*GIVEN PASSAGE*:

-=-=-=-=-

What's mind boggling for me about all this is that is exactly what its like for us, too.  And knowing that is a total enrichment of my life.  True, I am not going to slow down now (but probably have, if I was honest. ) And won't give up easy, either.  Lets not forget Dylan Thomas here:"Rage, rage against the dying of the light".  This isn't me being heavy or morbid, just reporting.  Our beginnings mean there's an ending and how we get there-that makes all the difference. (Yes, a little Robert Frost in there too)

OK.  But none of this means that we're at the end of our produce.  No, not by a long shot.  In fact, by way of information- Star Light always has good fresh food for sale in every month of the year.  This is the time of year when it becomes a cascade of lovely food, day after day and week after week. In this sense, as we go from one great crop to another, we're creating new beginnings and endings every week.  I love that.

So then, for this week we're looking at the following items.  They can be purchased directly from us at our farm stand by sending us an email with your wishes.  We're moving the distribution day to Thursday for logistic reasons.  That would mean that your order needs to be received by 8AM on THURSDAY.  With a pick up any time after 2pm on THURSDAY.  You can also go to the Durham Farmer's Market, also on Thursday from 3-6:30pm, Madison Farmer's Market on the Madison Green on Fridays from 3-6 and Wooster Square Market in New Haven from 9am to 1pm on Saturdays

This is the list:

Peas/ snow and snap.  Let me know which one. $6/pint

Salad Greens $6/bag

Braising Greens-spicy or not $6/bag

Collards,Big Kale and/or Swiss Chard- $4/bunch

Beets- $4/bunch

Radicchio- $3/head

Radishes- $4/bunch

Hakeuri Turnips- $4/bunch

Pea Tendrils- Special This week. $5/bag

Nasturium Flowers- edible flowers, and peppery, too. $6 for a nice little bag

Garlic Scapes-this is the flower on the garlic.  Next fresh  thing from the garlic plant.  Use exactly like clove garlic except it won't go thru a press. $4/bag

Pak Choi- $4/bunch

Spinah $6/bag

Dill, Cilantro, Oregano and Parsley  $3/bunch

I hope you have a great week, full of all the right foods!

-=-=-=-=-

*GIVEN RECORDS*:
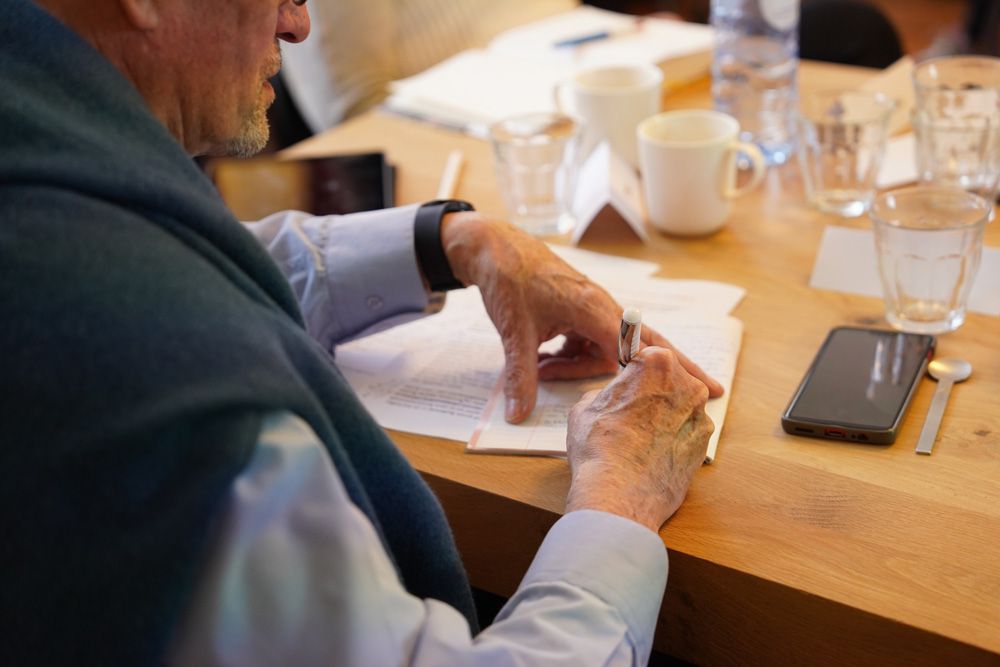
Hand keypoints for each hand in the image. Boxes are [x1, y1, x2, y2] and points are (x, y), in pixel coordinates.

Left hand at [440, 212, 722, 422]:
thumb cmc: (509, 279)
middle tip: (708, 392)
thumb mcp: (515, 333)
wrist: (492, 246)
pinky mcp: (577, 311)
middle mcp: (601, 308)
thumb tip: (518, 415)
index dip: (673, 371)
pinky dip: (570, 356)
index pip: (642, 348)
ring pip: (604, 350)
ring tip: (540, 369)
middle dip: (669, 370)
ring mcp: (591, 310)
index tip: (703, 389)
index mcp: (594, 309)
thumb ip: (521, 376)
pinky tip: (541, 360)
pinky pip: (587, 342)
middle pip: (644, 346)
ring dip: (578, 367)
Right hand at [564, 347, 712, 531]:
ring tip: (639, 440)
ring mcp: (700, 416)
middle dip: (653, 394)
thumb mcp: (585, 407)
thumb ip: (606, 393)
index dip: (633, 373)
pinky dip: (673, 442)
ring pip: (680, 408)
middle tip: (629, 415)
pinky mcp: (705, 445)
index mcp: (658, 363)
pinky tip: (651, 456)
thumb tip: (614, 399)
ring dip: (664, 418)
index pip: (647, 358)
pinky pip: (686, 435)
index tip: (627, 384)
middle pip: (669, 381)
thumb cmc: (598, 446)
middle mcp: (687, 384)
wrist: (618, 493)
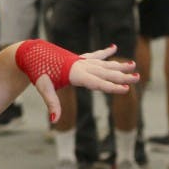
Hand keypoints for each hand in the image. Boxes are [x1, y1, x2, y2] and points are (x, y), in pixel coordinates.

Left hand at [19, 42, 137, 121]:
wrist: (30, 54)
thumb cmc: (38, 72)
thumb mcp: (44, 89)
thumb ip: (52, 104)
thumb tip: (54, 120)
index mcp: (76, 74)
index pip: (97, 83)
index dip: (112, 87)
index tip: (126, 90)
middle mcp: (81, 66)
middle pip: (105, 72)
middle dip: (122, 76)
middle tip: (138, 78)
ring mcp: (81, 60)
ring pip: (103, 63)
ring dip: (118, 65)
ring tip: (133, 65)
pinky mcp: (77, 58)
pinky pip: (94, 55)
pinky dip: (105, 52)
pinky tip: (114, 48)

-=-=-=-=-

*ACTIVITY 1*: According to the farm newsletter, by what time must an order be received?
*ACTIVITY 2*: Copy the part of the farm newsletter that begins with the words containing "Pea Tendrils- Special" and ends with "the right foods!".
*ACTIVITY 3*: Pick up the farm newsletter after its last line and keep writing it.

*OUTPUT 1*: By 8AM on Thursday.

*OUTPUT 2*:
Pea Tendrils- Special This week. $5/bag

Nasturium Flowers- edible flowers, and peppery, too. $6 for a nice little bag

Garlic Scapes-this is the flower on the garlic.  Next fresh  thing from the garlic plant.  Use exactly like clove garlic except it won't go thru a press. $4/bag

Pak Choi- $4/bunch

Spinah $6/bag

Dill, Cilantro, Oregano and Parsley  $3/bunch

I hope you have a great week, full of all the right foods!

*OUTPUT 3*:
 

 

 

 

Posted by: David Zemelsky
6/18/2019 11:37 am

Dear Some of You Whom I Know And Some Of You That I Wish I Knew,

Its always good here. Even when hard things happen, I feel that it can be handled.  Even that time when the hoop houses were crushed by the huge snow storm, it didn't feel that the world had ended.  For me, there was an unspoken trust that this farm would pull itself through.  And I was right.  The good Governor offered some assistance to help defray the cost of rebuilding. Additionally, there was a boost of help from Whitehouse Construction who offered their services at cost, which saved thousands.  And lets not forget the countless friends, who's emotional support was so essential.  And underneath it all is always the thought that this place is meant to thrive.  And it has.  The feeling of gratitude that everything that we do here works is one of the best things about my life.

Its not luck that we're talking about.  It more like hard work and dedication can pay off.  And here's the pay offs, as far as I'm concerned.  Its the young child who is exposed to fresh,nutritious food and really loves it.  Or the chef who recognizes that they are being given the best material in the world to cook with.  Or possibly that person who taste an heirloom tomato for the first time in 30 years and is suddenly weepy as they remembered that this taste is exactly what they've experienced when their father/mother grew them in the backyard so long ago.  A taste that they thought was gone forever.  I could go on, but  then I'd be guilty of nostalgia.  But for me this is all about gratitude-an opportunity to serve and enrich.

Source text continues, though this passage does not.